Only text lines belong in the answer: the lines from the first one in the records through the line with "Le résultat DEGATS", copied exactly.

——————

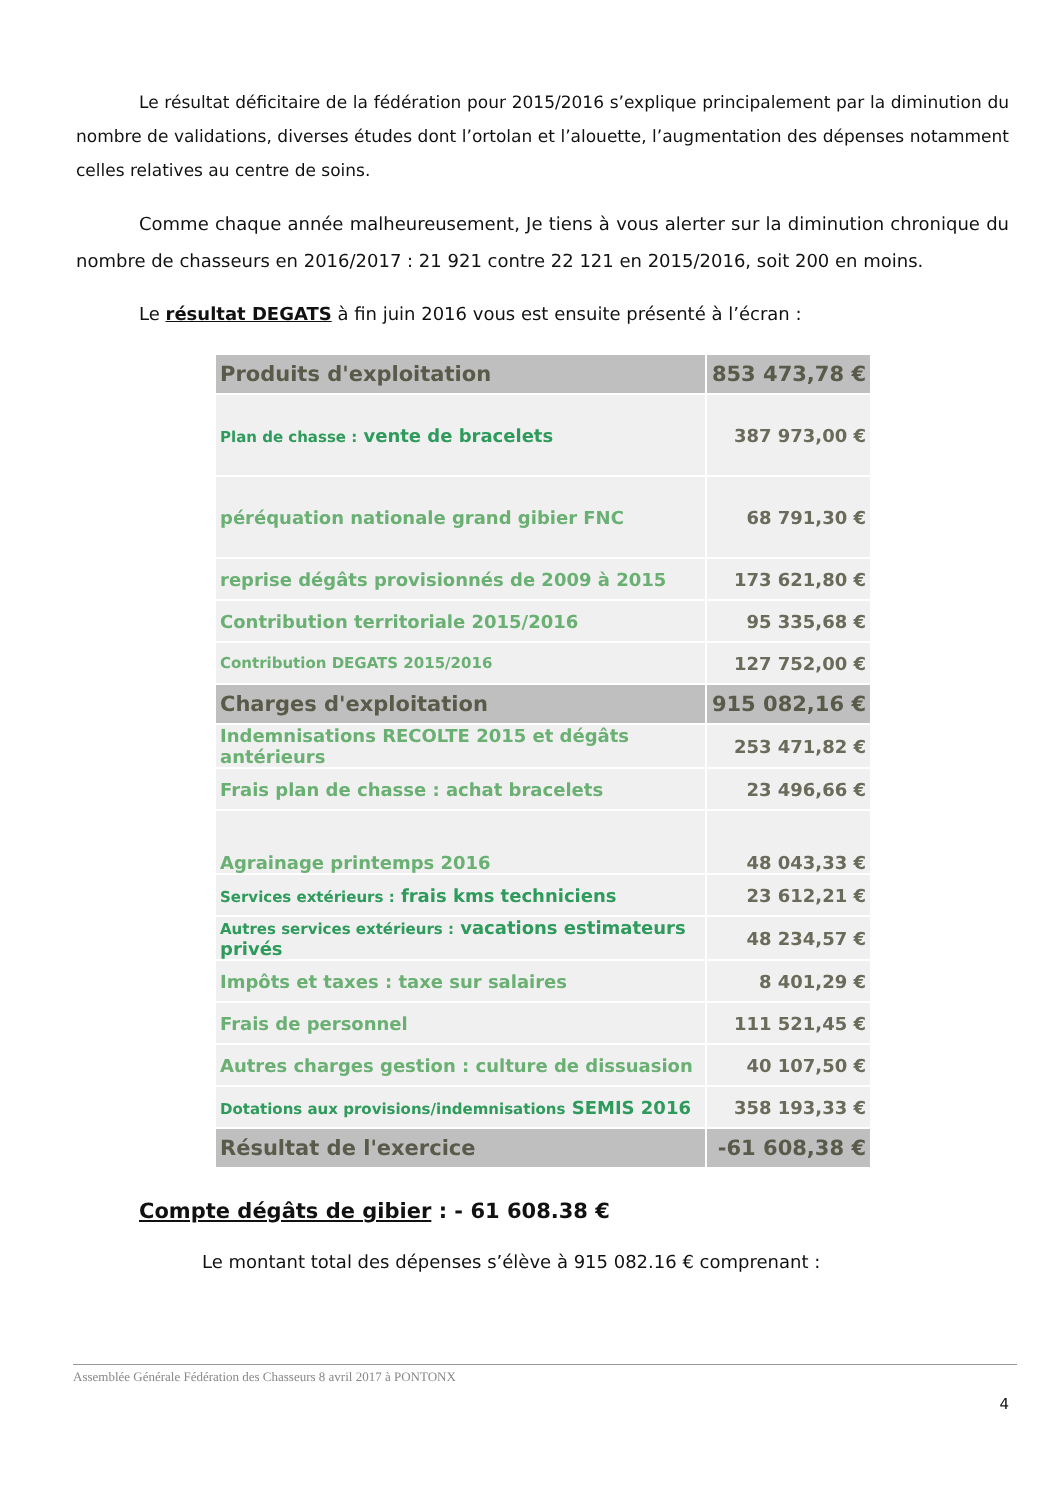Le résultat déficitaire de la fédération pour 2015/2016 s’explique principalement par la diminution du nombre de validations, diverses études dont l’ortolan et l’alouette, l’augmentation des dépenses notamment celles relatives au centre de soins.
Comme chaque année malheureusement, Je tiens à vous alerter sur la diminution chronique du nombre de chasseurs en 2016/2017 : 21 921 contre 22 121 en 2015/2016, soit 200 en moins.
Le résultat DEGATS à fin juin 2016 vous est ensuite présenté à l’écran :
| Produits d'exploitation | 853 473,78 € |
| Plan de chasse : vente de bracelets | 387 973,00 € |
| péréquation nationale grand gibier FNC | 68 791,30 € |
| reprise dégâts provisionnés de 2009 à 2015 | 173 621,80 € |
| Contribution territoriale 2015/2016 | 95 335,68 € |
| Contribution DEGATS 2015/2016 | 127 752,00 € |
| Charges d'exploitation | 915 082,16 € |
| Indemnisations RECOLTE 2015 et dégâts antérieurs | 253 471,82 € |
| Frais plan de chasse : achat bracelets | 23 496,66 € |
| Agrainage printemps 2016 | 48 043,33 € |
| Services extérieurs : frais kms techniciens | 23 612,21 € |
| Autres services extérieurs : vacations estimateurs privés | 48 234,57 € |
| Impôts et taxes : taxe sur salaires | 8 401,29 € |
| Frais de personnel | 111 521,45 € |
| Autres charges gestion : culture de dissuasion | 40 107,50 € |
| Dotations aux provisions/indemnisations SEMIS 2016 | 358 193,33 € |
| Résultat de l'exercice | -61 608,38 € |
Compte dégâts de gibier : - 61 608.38 €
Le montant total des dépenses s’élève à 915 082.16 € comprenant :
Assemblée Générale Fédération des Chasseurs 8 avril 2017 à PONTONX
4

——————

[Written answer]
Le résultat déficitaire de la fédération pour 2015/2016 s’explique principalement par la diminution du nombre de validations, diverses études dont l’ortolan et l’alouette, l’augmentation des dépenses notamment celles relatives au centre de soins.
Comme chaque année malheureusement, Je tiens à vous alerter sur la diminution chronique du nombre de chasseurs en 2016/2017 : 21 921 contre 22 121 en 2015/2016, soit 200 en moins.
Le résultat DEGATS à fin juin 2016 vous est ensuite présenté à l’écran :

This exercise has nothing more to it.